Pair Corralation between Ping An and DO Home
Assuming the 90 days trading horizon Ping An Insurance is expected to generate 0.61 times more return on investment than DO Home. However, Ping An Insurance is 1.65 times less risky than DO Home. It trades about 0.04 of its potential returns per unit of risk. DO Home Collection is currently generating about -0.02 per unit of risk. If you would invest 4,426 in Ping An Insurance on September 13, 2024 and sell it today you would earn a total of 1,132 from holding Ping An Insurance or generate 25.58% return on investment over 90 days.
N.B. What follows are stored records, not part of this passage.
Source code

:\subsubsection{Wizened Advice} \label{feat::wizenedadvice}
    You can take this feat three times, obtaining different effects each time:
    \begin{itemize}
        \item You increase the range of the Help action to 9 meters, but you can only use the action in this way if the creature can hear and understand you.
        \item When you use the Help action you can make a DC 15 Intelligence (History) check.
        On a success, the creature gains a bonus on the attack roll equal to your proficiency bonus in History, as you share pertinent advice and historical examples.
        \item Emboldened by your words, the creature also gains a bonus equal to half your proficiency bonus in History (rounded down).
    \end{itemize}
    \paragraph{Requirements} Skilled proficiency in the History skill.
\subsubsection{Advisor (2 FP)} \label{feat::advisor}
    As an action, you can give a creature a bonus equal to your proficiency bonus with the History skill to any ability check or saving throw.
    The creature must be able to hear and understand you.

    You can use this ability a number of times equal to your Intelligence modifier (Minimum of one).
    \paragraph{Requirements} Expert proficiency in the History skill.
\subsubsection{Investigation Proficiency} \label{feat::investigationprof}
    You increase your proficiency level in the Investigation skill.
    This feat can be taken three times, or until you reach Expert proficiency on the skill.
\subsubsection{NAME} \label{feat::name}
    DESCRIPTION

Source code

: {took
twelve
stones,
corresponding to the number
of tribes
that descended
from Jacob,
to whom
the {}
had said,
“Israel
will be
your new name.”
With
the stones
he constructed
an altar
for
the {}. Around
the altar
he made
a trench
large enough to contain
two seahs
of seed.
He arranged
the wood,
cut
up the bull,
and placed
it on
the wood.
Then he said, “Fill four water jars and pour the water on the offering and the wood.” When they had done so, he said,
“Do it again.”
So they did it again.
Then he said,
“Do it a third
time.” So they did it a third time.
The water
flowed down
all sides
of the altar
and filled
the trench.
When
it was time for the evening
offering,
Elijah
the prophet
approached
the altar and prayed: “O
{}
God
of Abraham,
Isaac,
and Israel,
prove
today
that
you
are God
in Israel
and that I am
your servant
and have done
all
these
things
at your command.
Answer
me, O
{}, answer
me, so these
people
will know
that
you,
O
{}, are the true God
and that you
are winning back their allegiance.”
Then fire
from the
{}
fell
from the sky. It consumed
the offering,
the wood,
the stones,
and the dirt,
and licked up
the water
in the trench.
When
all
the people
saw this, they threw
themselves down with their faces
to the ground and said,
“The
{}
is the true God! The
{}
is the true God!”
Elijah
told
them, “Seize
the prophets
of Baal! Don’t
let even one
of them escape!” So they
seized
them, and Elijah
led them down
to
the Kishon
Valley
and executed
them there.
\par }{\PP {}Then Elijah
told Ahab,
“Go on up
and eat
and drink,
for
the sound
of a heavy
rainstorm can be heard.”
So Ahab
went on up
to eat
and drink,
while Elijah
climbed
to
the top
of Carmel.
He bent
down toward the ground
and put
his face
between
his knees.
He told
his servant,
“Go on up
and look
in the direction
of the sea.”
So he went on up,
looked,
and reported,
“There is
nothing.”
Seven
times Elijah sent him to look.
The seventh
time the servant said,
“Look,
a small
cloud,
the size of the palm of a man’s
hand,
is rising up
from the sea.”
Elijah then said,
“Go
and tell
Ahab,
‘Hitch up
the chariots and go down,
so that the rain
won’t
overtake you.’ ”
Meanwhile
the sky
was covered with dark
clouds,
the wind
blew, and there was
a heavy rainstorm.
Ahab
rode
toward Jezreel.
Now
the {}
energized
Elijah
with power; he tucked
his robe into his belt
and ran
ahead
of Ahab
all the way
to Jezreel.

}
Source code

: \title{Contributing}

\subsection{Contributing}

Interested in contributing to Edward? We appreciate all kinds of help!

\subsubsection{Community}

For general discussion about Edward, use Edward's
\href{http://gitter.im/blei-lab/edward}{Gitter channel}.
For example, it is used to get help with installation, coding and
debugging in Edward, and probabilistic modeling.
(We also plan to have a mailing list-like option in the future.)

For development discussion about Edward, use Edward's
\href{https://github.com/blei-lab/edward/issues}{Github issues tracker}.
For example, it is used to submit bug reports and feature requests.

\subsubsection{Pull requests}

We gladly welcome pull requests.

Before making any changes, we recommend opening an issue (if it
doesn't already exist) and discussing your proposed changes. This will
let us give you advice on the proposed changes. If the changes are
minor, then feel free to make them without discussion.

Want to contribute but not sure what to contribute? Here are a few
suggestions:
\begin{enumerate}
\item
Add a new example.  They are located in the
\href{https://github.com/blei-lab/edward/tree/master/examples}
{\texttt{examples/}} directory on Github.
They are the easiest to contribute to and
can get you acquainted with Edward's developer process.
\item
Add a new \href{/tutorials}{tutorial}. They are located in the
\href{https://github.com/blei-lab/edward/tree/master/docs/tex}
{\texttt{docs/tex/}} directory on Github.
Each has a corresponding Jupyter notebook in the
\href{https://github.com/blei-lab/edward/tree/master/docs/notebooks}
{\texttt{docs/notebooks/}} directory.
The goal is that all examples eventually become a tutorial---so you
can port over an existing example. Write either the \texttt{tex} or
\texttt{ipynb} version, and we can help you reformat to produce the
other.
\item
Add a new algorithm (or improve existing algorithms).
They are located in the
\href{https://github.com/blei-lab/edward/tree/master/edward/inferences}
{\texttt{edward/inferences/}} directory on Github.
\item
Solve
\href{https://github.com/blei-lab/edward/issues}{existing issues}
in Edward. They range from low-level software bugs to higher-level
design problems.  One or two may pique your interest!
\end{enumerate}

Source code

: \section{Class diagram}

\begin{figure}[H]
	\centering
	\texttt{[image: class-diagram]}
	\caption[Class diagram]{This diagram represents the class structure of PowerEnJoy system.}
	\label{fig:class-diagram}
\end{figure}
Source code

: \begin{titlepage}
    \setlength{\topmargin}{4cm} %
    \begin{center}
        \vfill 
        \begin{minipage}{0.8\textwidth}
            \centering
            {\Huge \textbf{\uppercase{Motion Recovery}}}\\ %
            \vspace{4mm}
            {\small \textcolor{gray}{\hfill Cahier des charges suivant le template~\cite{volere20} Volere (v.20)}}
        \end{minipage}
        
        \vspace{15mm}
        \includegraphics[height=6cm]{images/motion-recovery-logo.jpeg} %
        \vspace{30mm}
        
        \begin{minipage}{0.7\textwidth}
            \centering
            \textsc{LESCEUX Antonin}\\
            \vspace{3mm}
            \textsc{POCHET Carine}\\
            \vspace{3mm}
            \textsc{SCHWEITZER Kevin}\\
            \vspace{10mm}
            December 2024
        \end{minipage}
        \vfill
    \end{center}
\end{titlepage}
Time Period | 3 Months [change] |
Direction | Moves Together |
Strength | Significant |
Accuracy | 100.0% |
Values | Daily Returns |
Ping An Insurance vs. DO Home Collection
Performance |
Timeline |
Ping An Insurance |
DO Home Collection |
Ping An and DO Home Volatility Contrast
Predicted Return Density |
Returns |
Pair Trading with Ping An and DO Home
The main advantage of trading using opposite Ping An and DO Home positions is that it hedges away some unsystematic risk. Because of two separate transactions, even if Ping An position performs unexpectedly, DO Home can make up some of the losses. Pair trading also minimizes risk from directional movements in the market. For example, if an entire industry or sector drops because of unexpected headlines, the short position in DO Home will offset losses from the drop in DO Home's long position.Ping An vs. BYD Co Ltd | Ping An vs. China Mobile Limited | Ping An vs. Agricultural Bank of | Ping An vs. Industrial and Commercial |
DO Home vs. PetroChina Co Ltd | DO Home vs. China Mobile Limited | DO Home vs. CNOOC Limited | DO Home vs. Ping An Insurance |
Check out your portfolio center.Note that this page's information should be used as a complementary analysis to find the right mix of equity instruments to add to your existing portfolios or create a brand new portfolio. You can also try the Companies Directory module to evaluate performance of over 100,000 Stocks, Funds, and ETFs against different fundamentals.